Writer connects culture, race identity with survival mechanism

Jen said everyone could see that race is not just color. Class is not tangible, she said, but exists in the mutual understanding in a culture about who is limited and who is not.


Gish Jen, author of “World and Town,” signs books Wednesday after giving a reading at the Rutgers Student Center on the College Avenue campus.

Novelist Gish Jen attributes a society’s difficulty with accepting others to a biological cause.

“Our biological inheritance is implicated. I think that we are hard-wired to be tribal, to recognize some as same and others as ‘other,’” she said Wednesday. “I think that that’s a survival mechanism, but it doesn’t service anyone.”

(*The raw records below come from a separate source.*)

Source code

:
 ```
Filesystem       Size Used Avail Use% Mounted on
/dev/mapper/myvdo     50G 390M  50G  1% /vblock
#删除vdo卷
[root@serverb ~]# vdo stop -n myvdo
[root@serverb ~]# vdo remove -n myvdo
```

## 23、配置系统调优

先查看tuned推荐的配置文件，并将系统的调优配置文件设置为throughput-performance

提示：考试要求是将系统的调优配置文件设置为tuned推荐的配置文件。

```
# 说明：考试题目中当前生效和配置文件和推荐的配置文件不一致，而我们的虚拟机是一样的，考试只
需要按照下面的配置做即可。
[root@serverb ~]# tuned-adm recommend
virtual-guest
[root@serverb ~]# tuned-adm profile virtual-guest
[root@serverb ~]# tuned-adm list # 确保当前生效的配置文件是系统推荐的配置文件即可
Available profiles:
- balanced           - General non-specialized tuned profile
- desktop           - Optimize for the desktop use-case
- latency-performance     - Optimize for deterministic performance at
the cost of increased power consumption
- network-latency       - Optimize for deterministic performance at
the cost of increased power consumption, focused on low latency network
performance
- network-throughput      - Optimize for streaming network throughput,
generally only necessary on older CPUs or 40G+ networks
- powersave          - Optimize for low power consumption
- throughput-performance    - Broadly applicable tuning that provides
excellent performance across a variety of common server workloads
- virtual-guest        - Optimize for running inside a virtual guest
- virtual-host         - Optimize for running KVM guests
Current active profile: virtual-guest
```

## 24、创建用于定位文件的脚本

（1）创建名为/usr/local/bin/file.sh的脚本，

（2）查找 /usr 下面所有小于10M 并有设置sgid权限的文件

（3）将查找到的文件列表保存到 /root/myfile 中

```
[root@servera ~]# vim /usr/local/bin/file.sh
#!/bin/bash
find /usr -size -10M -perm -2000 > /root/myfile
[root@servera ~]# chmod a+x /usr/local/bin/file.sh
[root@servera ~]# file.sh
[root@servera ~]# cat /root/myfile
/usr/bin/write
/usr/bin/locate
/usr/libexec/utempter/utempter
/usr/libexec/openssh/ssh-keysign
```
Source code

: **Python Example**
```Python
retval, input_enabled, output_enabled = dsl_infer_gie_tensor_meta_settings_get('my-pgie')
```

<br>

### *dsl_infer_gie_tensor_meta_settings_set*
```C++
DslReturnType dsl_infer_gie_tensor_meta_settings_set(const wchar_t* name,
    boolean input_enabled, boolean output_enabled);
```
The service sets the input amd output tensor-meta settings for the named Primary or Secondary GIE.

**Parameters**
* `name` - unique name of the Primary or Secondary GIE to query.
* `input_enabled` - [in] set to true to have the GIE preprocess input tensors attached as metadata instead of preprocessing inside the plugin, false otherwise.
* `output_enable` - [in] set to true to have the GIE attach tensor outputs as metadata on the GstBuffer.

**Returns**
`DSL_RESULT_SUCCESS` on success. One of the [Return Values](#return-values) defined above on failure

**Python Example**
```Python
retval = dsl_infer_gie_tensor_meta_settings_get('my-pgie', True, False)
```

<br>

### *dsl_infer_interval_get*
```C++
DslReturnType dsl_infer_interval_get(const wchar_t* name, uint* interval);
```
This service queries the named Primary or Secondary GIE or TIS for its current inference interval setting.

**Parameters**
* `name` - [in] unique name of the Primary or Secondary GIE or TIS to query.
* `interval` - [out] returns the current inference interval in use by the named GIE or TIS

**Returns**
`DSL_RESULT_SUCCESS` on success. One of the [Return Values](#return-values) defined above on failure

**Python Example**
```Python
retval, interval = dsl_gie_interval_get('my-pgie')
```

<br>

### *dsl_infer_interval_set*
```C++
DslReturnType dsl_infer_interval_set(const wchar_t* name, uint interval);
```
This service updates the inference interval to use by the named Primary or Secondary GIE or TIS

Jen lectured and read excerpts from her novel “World and Town” as a part of the “Writers at Rutgers” reading series in the Rutgers Student Center on the College Avenue campus.

The author took the audience through a narrative that involved presenting her characters with challenges of dealing with their own racial identities, with all of them ultimately reaching an understanding of other identities and cultures the United States.

“Jen invites us to recognize complexities, challenges and contradictions of what it means to live in America. Jen pushes us to see the multi-cultural, multi-ethic and multi-religious world we live,” said Rick Lee, an English instructor who taught “World and Town” in his “Asian North American Literature and Film” course.